# Exercise details:
Retype every one of the rows below without any change, leaving the pictures out of your copy.

Saved entries:
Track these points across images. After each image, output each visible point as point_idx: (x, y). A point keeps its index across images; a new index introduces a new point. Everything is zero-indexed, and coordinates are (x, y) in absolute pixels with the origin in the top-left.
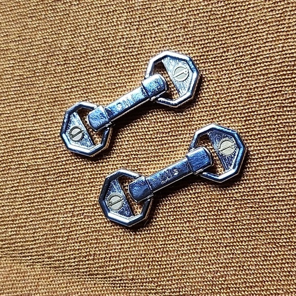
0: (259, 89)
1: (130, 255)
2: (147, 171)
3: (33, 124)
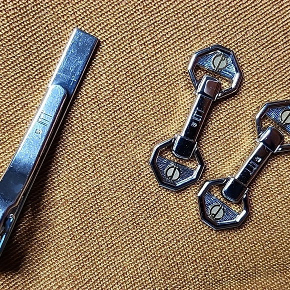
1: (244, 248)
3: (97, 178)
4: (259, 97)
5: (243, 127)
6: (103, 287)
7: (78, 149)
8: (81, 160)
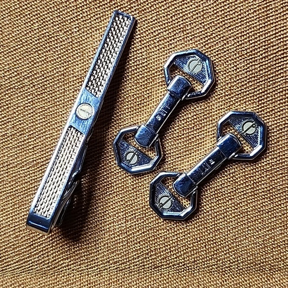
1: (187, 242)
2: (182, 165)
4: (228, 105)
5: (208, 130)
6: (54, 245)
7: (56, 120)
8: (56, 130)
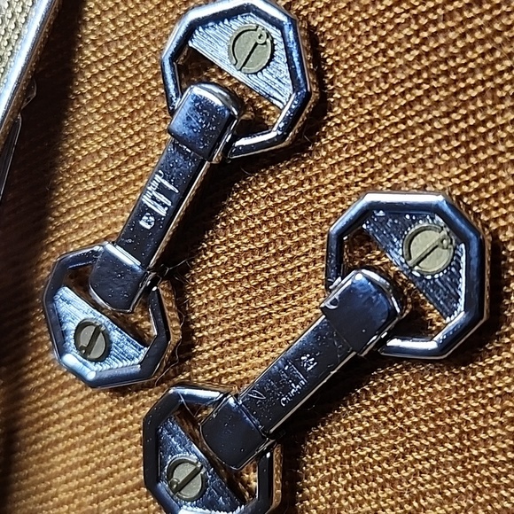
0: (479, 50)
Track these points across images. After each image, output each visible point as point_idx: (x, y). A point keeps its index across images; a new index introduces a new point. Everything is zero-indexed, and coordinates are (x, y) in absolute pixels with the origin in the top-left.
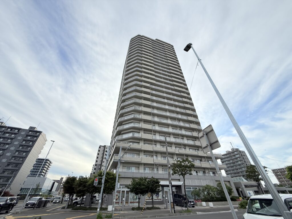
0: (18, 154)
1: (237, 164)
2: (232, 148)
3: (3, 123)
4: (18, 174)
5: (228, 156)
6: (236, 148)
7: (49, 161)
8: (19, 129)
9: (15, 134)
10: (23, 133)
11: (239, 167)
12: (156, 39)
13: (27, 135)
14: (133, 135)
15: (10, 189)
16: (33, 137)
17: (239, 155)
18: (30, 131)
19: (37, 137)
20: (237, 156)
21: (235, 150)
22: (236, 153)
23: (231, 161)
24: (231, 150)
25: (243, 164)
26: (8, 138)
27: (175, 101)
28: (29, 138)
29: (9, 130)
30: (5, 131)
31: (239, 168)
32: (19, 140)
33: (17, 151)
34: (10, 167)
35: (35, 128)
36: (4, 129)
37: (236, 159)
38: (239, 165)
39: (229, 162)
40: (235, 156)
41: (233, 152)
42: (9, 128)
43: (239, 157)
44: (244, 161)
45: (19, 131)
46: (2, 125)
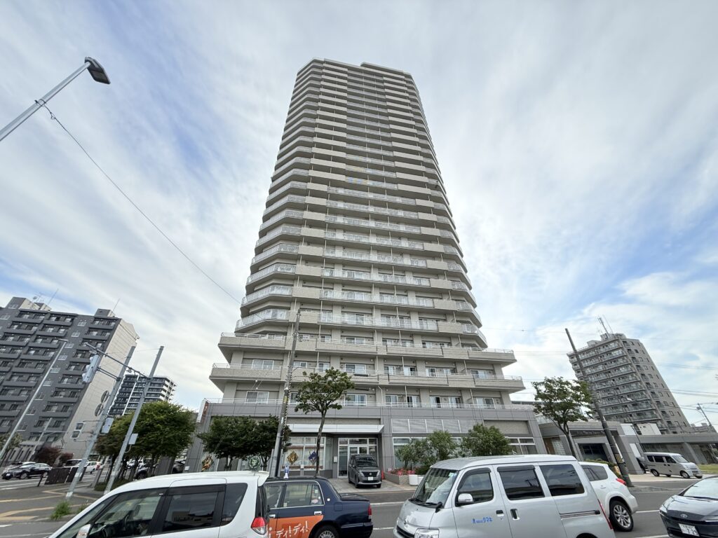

# Answer to this task:
Track these points across images. After each image, output each visible point as point_idx: (x, y). A point keeps its index across images; a new index introduces a new point. Everything is zero-indexed, and coordinates are (x, y) in absolute pixels with the origin in the top-left.
0: (259, 89)
1: (130, 255)
2: (147, 171)
3: (33, 124)
1: (244, 248)
3: (97, 178)
4: (259, 97)
5: (243, 127)
6: (103, 287)
7: (78, 149)
8: (81, 160)
1: (187, 242)
2: (182, 165)
4: (228, 105)
5: (208, 130)
6: (54, 245)
7: (56, 120)
8: (56, 130)
0: (479, 50)
Track these points across images. After each image, output each visible point as point_idx: (x, y). A point keeps its index across images; a new index introduces a new point. Everything is zero-indexed, and coordinates are (x, y) in absolute pixels with the origin in the top-left.
0: (18, 154)
1: (237, 164)
2: (232, 148)
3: (3, 123)
4: (18, 174)
5: (228, 156)
6: (236, 148)
7: (49, 161)
8: (19, 129)
9: (15, 134)
10: (23, 133)
11: (239, 167)
12: (156, 39)
13: (27, 135)
14: (133, 135)
15: (10, 189)
16: (33, 137)
17: (239, 155)
18: (30, 131)
19: (37, 137)
20: (237, 156)
21: (235, 150)
22: (236, 153)
23: (231, 161)
24: (231, 150)
25: (243, 164)
26: (8, 138)
27: (175, 101)
28: (29, 138)
29: (9, 130)
30: (5, 131)
31: (239, 168)
32: (19, 140)
33: (17, 151)
34: (10, 167)
35: (35, 128)
36: (4, 129)
37: (236, 159)
38: (239, 165)
39: (229, 162)
40: (235, 156)
41: (233, 152)
42: (9, 128)
43: (239, 157)
44: (244, 161)
45: (19, 131)
46: (2, 125)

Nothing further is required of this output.